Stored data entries
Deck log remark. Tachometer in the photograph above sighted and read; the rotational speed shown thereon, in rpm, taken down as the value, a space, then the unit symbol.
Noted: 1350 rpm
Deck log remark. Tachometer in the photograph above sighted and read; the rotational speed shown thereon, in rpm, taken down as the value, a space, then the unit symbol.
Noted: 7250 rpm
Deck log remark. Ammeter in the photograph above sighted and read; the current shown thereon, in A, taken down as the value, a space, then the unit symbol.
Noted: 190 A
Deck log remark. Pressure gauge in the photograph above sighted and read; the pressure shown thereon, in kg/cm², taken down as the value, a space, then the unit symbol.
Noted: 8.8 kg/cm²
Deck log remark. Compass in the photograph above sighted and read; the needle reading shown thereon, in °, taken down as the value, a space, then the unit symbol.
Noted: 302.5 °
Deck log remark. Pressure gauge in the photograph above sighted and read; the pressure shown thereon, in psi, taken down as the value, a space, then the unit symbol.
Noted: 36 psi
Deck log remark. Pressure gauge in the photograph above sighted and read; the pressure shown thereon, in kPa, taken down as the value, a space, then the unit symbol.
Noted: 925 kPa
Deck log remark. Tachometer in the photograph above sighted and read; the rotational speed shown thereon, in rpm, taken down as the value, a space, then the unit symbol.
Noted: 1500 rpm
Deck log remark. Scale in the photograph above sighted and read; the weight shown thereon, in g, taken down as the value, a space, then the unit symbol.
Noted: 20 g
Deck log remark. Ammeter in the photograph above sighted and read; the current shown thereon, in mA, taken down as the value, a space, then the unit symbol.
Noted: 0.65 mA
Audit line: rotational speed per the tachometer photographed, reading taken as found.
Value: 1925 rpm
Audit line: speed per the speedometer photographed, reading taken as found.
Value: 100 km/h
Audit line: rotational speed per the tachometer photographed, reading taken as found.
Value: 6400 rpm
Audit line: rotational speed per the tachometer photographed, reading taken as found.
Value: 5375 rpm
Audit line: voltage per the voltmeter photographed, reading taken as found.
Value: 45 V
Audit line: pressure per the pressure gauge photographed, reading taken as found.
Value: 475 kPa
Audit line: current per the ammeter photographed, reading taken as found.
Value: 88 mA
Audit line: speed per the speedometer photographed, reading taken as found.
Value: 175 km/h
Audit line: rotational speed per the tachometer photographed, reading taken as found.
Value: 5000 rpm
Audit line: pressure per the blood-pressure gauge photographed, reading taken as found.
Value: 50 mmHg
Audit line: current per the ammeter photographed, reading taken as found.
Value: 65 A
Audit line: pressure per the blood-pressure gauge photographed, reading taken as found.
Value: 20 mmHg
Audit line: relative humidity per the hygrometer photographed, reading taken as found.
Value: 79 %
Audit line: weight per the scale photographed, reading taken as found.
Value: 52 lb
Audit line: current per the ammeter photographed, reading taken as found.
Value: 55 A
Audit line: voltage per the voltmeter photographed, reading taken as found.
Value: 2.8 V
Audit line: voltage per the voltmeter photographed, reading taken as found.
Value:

• _WHAT THIS TASK INVOLVES_: Rewrite the stretch of the listing from the line containing "Deck log remark. Compass" through the line containing "Noted: 20 g", with "sighted and read" replaced by "inspected and read" everywhere and all other text kept unchanged.

• _ANSWER TO THE PROBLEM_:
Deck log remark. Compass in the photograph above inspected and read; the needle reading shown thereon, in °, taken down as the value, a space, then the unit symbol.
Noted: 302.5 °
Deck log remark. Pressure gauge in the photograph above inspected and read; the pressure shown thereon, in psi, taken down as the value, a space, then the unit symbol.
Noted: 36 psi
Deck log remark. Pressure gauge in the photograph above inspected and read; the pressure shown thereon, in kPa, taken down as the value, a space, then the unit symbol.
Noted: 925 kPa
Deck log remark. Tachometer in the photograph above inspected and read; the rotational speed shown thereon, in rpm, taken down as the value, a space, then the unit symbol.
Noted: 1500 rpm
Deck log remark. Scale in the photograph above inspected and read; the weight shown thereon, in g, taken down as the value, a space, then the unit symbol.
Noted: 20 g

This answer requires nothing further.